**Text excerpt**.
- Opening Delimiter -
In March 2013, the Company completed a Shareholder Rights Offering (“Rights Offering”) in the amount of $8.6 million, whereby the Company received $3.6 million in cash, net of expenses and $5.0 million was used to repay the short term financing from its largest shareholder, Resource Capital Fund V L.P. (“RCF”). RCF owns approximately 32.8% of the Company’s common stock.

 

In February 2013, the Company secured a new source to satisfy its financial surety obligations for the Texas regulatory agencies. Previously, the Company had met its financial surety obligations through a combination of bank issued letters of credit (the “L/Cs”) and bonds issued for the benefit of the Company. These financial surety arrangements required the Company to fully collateralize the face amount of the L/C’s and the bonds with short term investment vehicles. This requirement resulted in the Company posting $9.3 million in cash that was restricted for the purpose of collateralizing these obligations. The Company’s new financial surety arrangements are provided by Lexon Insurance Company (“Lexon”) in the form of bonds issued for the benefit of the Company. The amount of the bonds written by Lexon total approximately $9.0 million and the collateral requirements of these bonds requires the Company to maintain 40% of the value of the bonds in the form of restricted cash. This change in collateral requirement occurred in April 2013 and reduced the amount of restricted cash required by the Company to $3.6 million and resulted in a corresponding increase in cash to the Company of $5.4 million.
- Closing Delimiter -
**Things to do**.
[1] Echo the part of the financing excerpt starting at "In March 2013, the" and ending at "Company’s common stock.".
[2] Under the Lexon bonds described in the financing excerpt, what percentage of the bonds' value must the Company keep as restricted cash?

Stored dataset items
- Opening Delimiter -
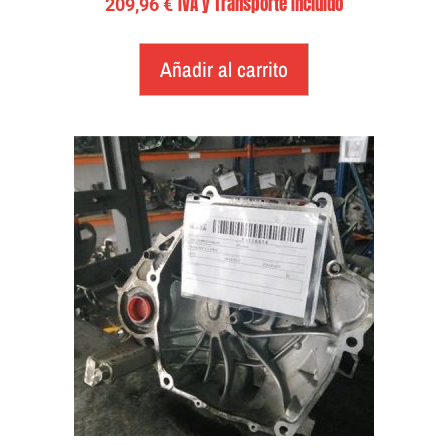
IVA y Transporte Incluido
209,96
€
Añadir al carrito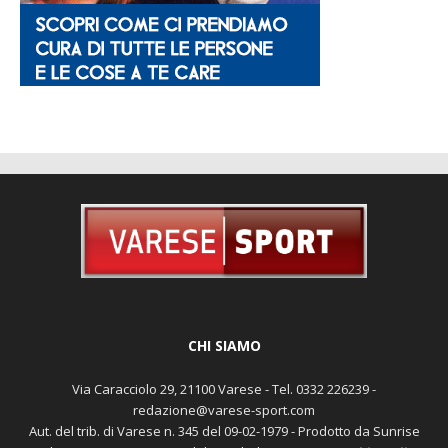
CHI SIAMO
Via Caracciolo 29, 21100 Varese - Tel. 0332 226239 -
redazione@varese-sport.com
Aut. del trib. di Varese n. 345 del 09-02-1979 - Prodotto da Sunrise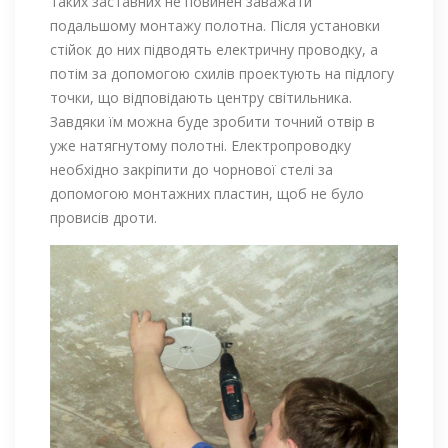
таких заставних не повинен заважати
подальшому монтажу полотна. Після установки
стійок до них підводять електричну проводку, а
потім за допомогою схилів проектують на підлогу
точки, що відповідають центру світильника.
Завдяки їм можна буде зробити точний отвір в
уже натягнутому полотні. Електропроводку
необхідно закріпити до чорнової стелі за
допомогою монтажних пластин, щоб не було
провисів дроти.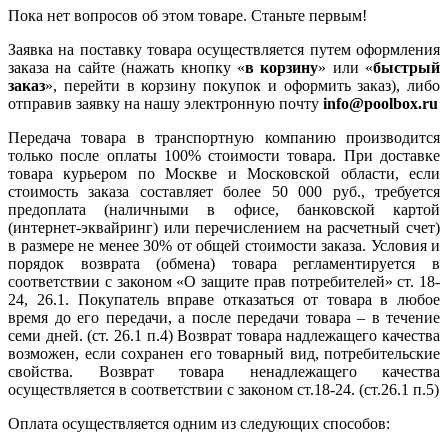
Пока нет вопросов об этом товаре. Станьте первым!
Заявка на поставку товара осуществляется путем оформления
заказа на сайте (нажать кнопку «
в корзину
» или «
быстрый
заказ
», перейти в корзину покупок и оформить заказ), либо
отправив заявку на нашу электронную почту
info@poolbox.ru
Передача товара в транспортную компанию производится
только после оплаты 100% стоимости товара. При доставке
товара курьером по Москве и Московской области, если
стоимость заказа составляет более 50 000 руб., требуется
предоплата (наличными в офисе, банковской картой
(интернет-эквайринг) или перечислением на расчетный счет)
в размере не менее 30% от общей стоимости заказа. Условия и
порядок возврата (обмена) товара регламентируется в
соответствии с законом «О защите прав потребителей» ст. 18-
24, 26.1. Покупатель вправе отказаться от товара в любое
время до его передачи, а после передачи товара – в течение
семи дней. (ст. 26.1 п.4) Возврат товара надлежащего качества
возможен, если сохранен его товарный вид, потребительские
свойства. Возврат товара ненадлежащего качества
осуществляется в соответствии с законом ст.18-24. (ст.26.1 п.5)
Оплата осуществляется одним из следующих способов: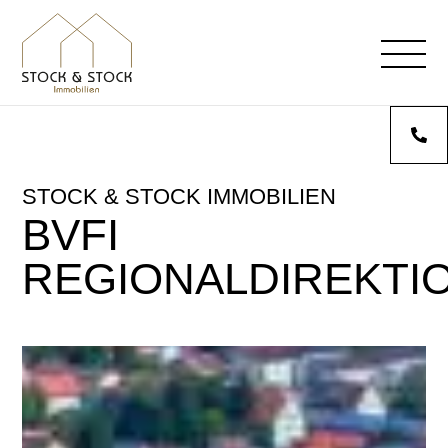
STOCK & STOCK IMMOBILIEN
BVFI
REGIONALDIREKTI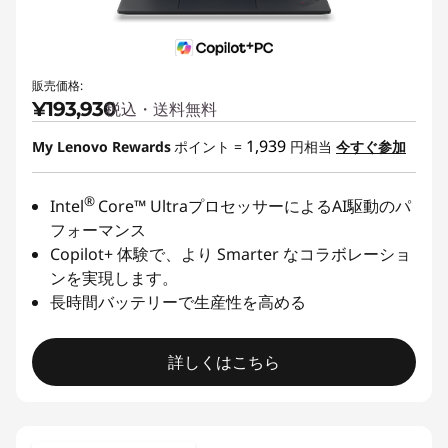
販売価格:
¥193,930
税込・送料無料
1,939
My Lenovo Rewards
ポイント =
円相当
今すぐ参加
®
Intel
Core™ UltraプロセッサーによるAI駆動のパ
フォーマンス
Copilot+ 体験で、より Smarter なコラボレーショ
ンを実現します。
長時間バッテリーで生産性を高める
詳しくはこちら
- Closing Delimiter -
**List of solutions**.
[1]
In March 2013, the Company completed a Shareholder Rights Offering (“Rights Offering”) in the amount of $8.6 million, whereby the Company received $3.6 million in cash, net of expenses and $5.0 million was used to repay the short term financing from its largest shareholder, Resource Capital Fund V L.P. (“RCF”). RCF owns approximately 32.8% of the Company’s common stock.

[2] 40%